Ukraine

Langsam satteln – schnell reiten

Bald werden die Fußball-Fans die Kiewer Innenstadt bevölkern.

Die ukrainische Stadt Kiew ist nicht nur während der EM sehenswert

Auch wenn lange gezweifelt wurde - das Olympiastadion in Kiew, in dem am 1. Juli das Endspiel der Fußball-Europameisterschaft stattfindet, konnte bereits im Herbst 2011 bespielt werden. "Die Ukrainer satteln langsam, aber sie reiten schnell", erklärt Natascha Jazko, die seit vielen Jahren Studiosus-Gäste durch Kiew führt.

Die dreijährige Modernisierung für die EM 2012, während der das Olympiastadion unter anderem ein transparentes Dach erhielt, kosteten mehr als eine halbe Milliarde Euro. Trotz der hohen Kosten freuen sich die meisten Ukrainer auf das Sportereignis. Auch die Reiseleiterin sieht die Europameisterschaft positiv: "Man sagt, unser Land ist bislang noch ein schlafender Riese." Sie hofft, dass die Gäste feststellen werden, wie schön die Ukraine ist.

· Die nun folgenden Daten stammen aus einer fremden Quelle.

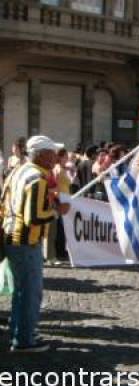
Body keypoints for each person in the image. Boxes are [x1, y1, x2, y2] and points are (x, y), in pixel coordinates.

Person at [2, 135, 70, 352]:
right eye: (51, 154)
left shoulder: (18, 171)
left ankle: (19, 332)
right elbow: (34, 217)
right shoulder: (37, 178)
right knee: (30, 292)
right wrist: (57, 211)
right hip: (26, 240)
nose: (54, 158)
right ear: (41, 155)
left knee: (21, 291)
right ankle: (24, 339)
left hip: (11, 236)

Denn nicht allein Fußballbegeisterten hat Kiew, die Hauptstadt der Ukraine, viel zu bieten. Die Stadt ist stolz auf ihre weit über tausendjährige Tradition. "Um das Jahr 1240 hatte Kiew rund 50.000 Einwohner und war zweitgrößte Stadt Europas", berichtet Jazko. Der Schutzpatron der Stadt ist Wladimir, der Heilige. Der mittelalterliche Kriegsherr und Großfürst erkämpfte sich mit einem skandinavischen Söldnerheer die Macht im Kiewer Rus, dem mittelalterlichen Großreich. Wladimir gilt als der Mann, der das Christentum in der Stadt und der Region einführte. Bevor er im Jahr 988 die Prinzessin Anna von Byzanz heiratete, ließ er sich im Dnjepr taufen.

Rund 900 Jahre nach der Einführung des Christentums wurde in Kiew die Wladimir-Kathedrale eröffnet. Sie ist der Hauptsitz der ukrainisch-orthodoxen Kirche Kiewer Patriarchats, eine orthodoxe Kirche, die bewusst auf Distanz zu Moskau geht.

Kiew, so betont Jazko, ist eine der drei bedeutsamsten Stätten des orthodoxen Glaubens - und steht damit gleichauf mit dem Berg Athos in Griechenland und der Stadt Jerusalem. In der Stalinzeit freilich waren die vielen Kirchen in der Stadt den Herrschenden ein Dorn im Auge: Mehr als 150 Gotteshäuser wurden dem Erdboden gleichgemacht, das heißt "geköpft", und umfunktioniert.

Auch die Klosterkirche von St. Michael wurde 1936 kurzerhand in die Luft gesprengt. Seit gut zehn Jahren ist sie wieder aufgebaut; ihre vergoldeten Dächer und die hellblauen Fassaden sind weithin sichtbar. Heute zählt sie zum "heiligen Dreieck" der Stadt. Zu diesem gehören auch die smaragdgrüne Andreaskirche - das kleine architektonische Juwel aus dem 18. Jahrhundert wurde einst von Bartolomeo Francesco Rastrelli geschaffen.

Dritte im Bunde ist die Sophienkathedrale, die seit 1990 als Weltkulturerbe unter dem Schutz der Unesco steht. Sie wurde ursprünglich vor knapp 1.000 Jahren nach dem Vorbild der Hagia Sophia in Konstantinopel errichtet und war über Jahrhunderte die Hauptkirche der Kiewer Rus.